uma questão estrutural e não pontual. Assim como uma febre, a baronesa é
sintoma e não doença. Baixar a febre não cura a infecção. É aqui que a lógica
mais básica desse fenômeno natural pode nos servir para uma breve e suscinta
defesa da posição e da militância anticapitalista.
Antes de
qualquer coisa um aviso: esse texto pode ser lido por qualquer um(a) que saiba ler
e/ouvir o português, mas o recado teórico e político vai para a esquerda. Sim,
a esquerda, rachada, cheia de possibilidades e caminhos. Queremos com esse
texto é dizer, parafraseando Ângela Davis que “Não basta ser de esquerda, tem
que ser anticapitalista”.

Material de apoio:
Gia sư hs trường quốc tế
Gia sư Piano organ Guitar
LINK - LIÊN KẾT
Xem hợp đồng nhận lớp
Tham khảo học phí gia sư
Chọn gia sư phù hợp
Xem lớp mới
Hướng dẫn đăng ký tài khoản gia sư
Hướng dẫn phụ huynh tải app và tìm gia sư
---
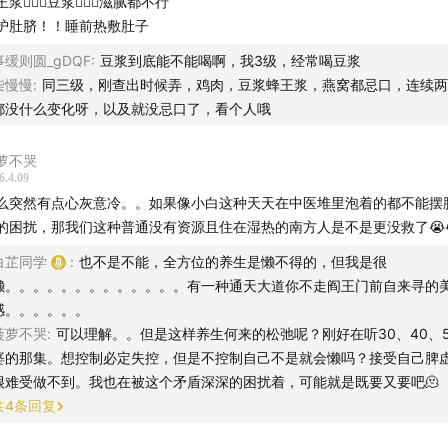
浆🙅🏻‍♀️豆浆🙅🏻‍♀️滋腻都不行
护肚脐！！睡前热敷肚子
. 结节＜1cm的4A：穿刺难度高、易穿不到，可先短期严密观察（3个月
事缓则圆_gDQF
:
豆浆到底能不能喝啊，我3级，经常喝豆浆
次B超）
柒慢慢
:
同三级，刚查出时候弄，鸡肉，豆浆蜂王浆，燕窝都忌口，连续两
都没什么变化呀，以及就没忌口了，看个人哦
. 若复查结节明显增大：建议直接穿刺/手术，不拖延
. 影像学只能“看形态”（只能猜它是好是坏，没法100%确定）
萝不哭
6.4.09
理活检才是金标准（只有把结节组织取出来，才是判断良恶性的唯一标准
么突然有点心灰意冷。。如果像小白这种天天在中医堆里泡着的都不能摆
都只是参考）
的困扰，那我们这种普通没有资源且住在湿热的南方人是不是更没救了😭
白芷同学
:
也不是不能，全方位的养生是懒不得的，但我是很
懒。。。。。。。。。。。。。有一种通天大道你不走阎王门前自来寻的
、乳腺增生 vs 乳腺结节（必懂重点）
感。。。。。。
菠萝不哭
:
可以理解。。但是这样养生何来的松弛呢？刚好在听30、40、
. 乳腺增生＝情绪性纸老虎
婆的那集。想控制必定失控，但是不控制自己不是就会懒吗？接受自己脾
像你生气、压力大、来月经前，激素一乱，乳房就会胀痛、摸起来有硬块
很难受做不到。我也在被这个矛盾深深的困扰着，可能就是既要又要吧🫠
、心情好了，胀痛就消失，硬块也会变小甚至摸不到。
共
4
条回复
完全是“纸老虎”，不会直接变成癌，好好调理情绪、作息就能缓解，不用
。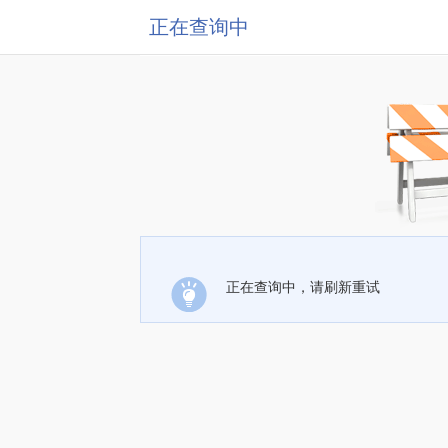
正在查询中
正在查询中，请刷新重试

Instrução A: No trecho sobre o anticapitalismo, a quem se destina o recado teórico e político?
Instrução B: Repita o trecho sobre o anticapitalismo a partir de "uma questão estrutural" e seguindo até "da militância anticapitalista.", sem nenhuma alteração.
Instrução C: Dê continuidade ao texto sobre a militância anticapitalista a partir do ponto em que ele termina.

Resposta A: À esquerda.

Resposta B:
uma questão estrutural e não pontual. Assim como uma febre, a baronesa é
sintoma e não doença. Baixar a febre não cura a infecção. É aqui que a lógica
mais básica desse fenômeno natural pode nos servir para uma breve e suscinta
defesa da posição e da militância anticapitalista.

Resposta C:
Em tese,
ser de esquerda é se opor a sociabilidade que o capitalismo impõem (exploração
da mais-valia, contração da riqueza produzida por todos, exploração do homem
pelo homem, desigualdade, violência, fome, mercantilização da vida,
individualismo e etc) ou nas quais ela não cria, mas reinventa se agarra pra
“melhor” funcionar (racismo, machismo, capacitismo, LGBTQfobia etc). Todavia,
ser de esquerda e não ser anticapitalista significa, em termos gerais, se opor
a tudo isso, mas compreender que o capitalismo guarda mecanismos que permite a seus
adversários muda-lo “por dentro”, ou seja, realizar pequenas reformas e
humanizando um sistema que vive de toda essa sociabilidade assim como a
baronesa vive de poluição.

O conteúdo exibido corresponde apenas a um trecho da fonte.